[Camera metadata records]
________________________________________

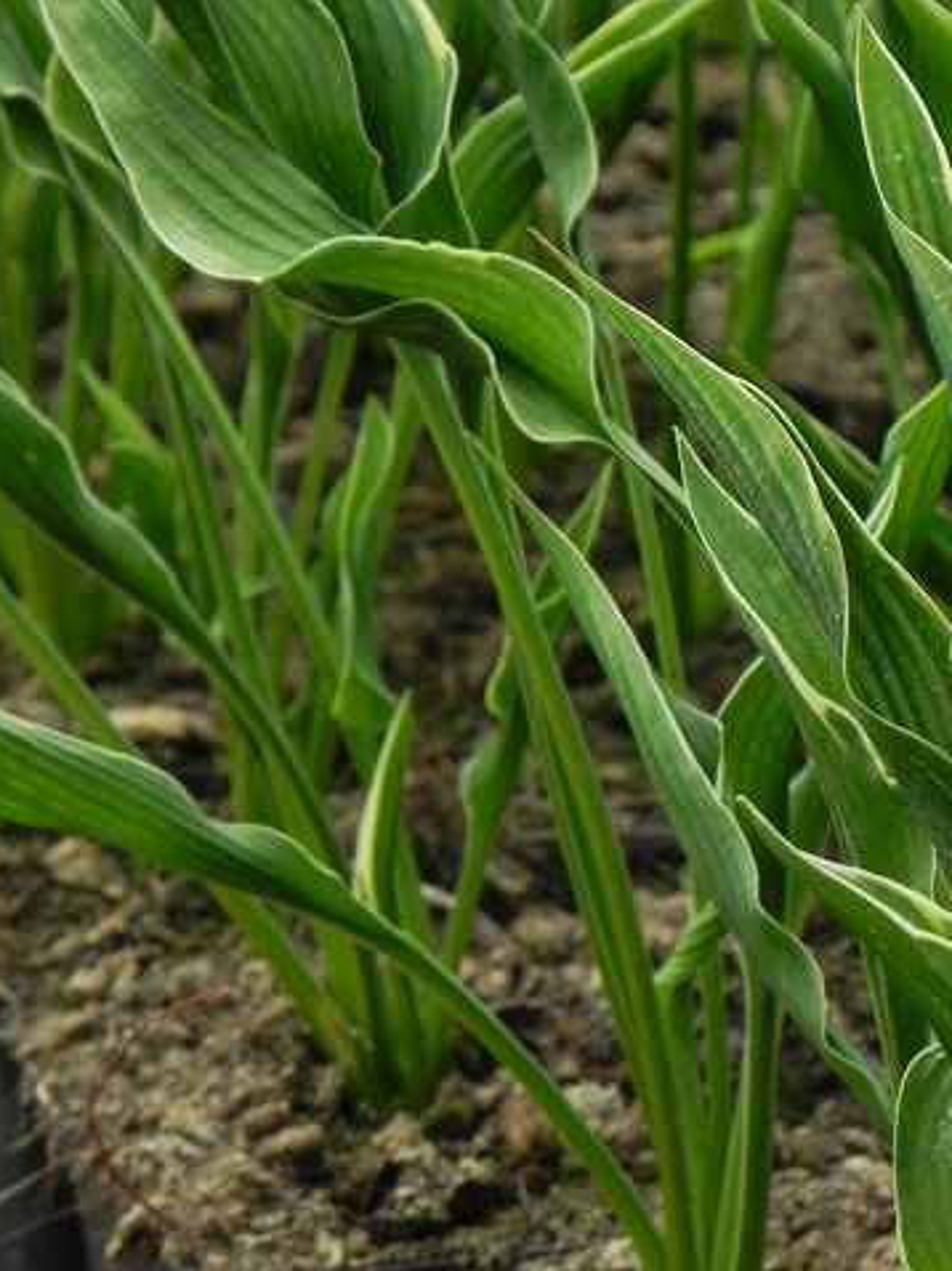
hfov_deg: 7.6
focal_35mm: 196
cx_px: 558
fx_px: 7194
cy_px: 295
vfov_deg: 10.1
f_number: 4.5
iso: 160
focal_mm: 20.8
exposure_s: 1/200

________________________________________

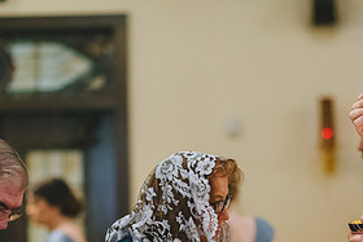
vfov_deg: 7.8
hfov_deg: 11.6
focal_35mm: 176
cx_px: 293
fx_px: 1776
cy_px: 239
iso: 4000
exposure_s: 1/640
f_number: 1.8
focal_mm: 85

________________________________________

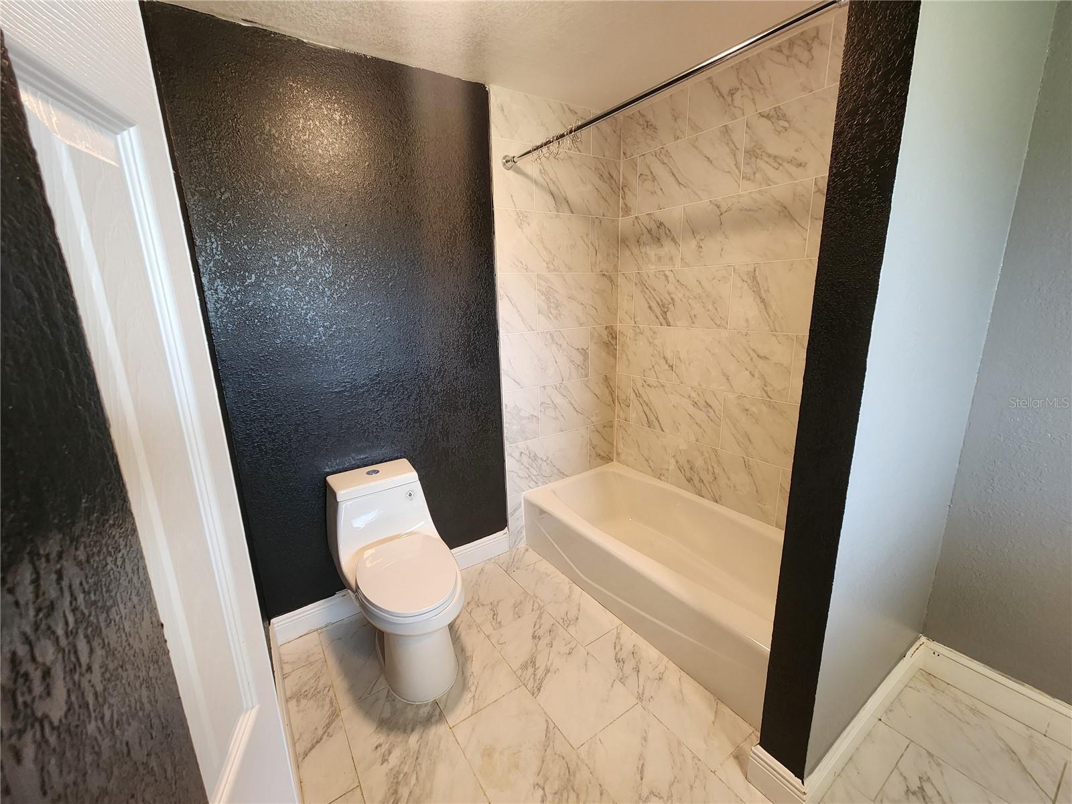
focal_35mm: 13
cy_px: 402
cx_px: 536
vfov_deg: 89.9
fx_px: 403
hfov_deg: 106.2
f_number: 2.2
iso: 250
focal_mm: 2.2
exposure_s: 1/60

________________________________________

Exercise goal
Using the data above, reproduce exactly the lines from the line that contains "focal_35mm: 176" through the line that contains "focal_mm: 85", including both.

Answer space
focal_35mm: 176
cx_px: 293
fx_px: 1776
cy_px: 239
iso: 4000
exposure_s: 1/640
f_number: 1.8
focal_mm: 85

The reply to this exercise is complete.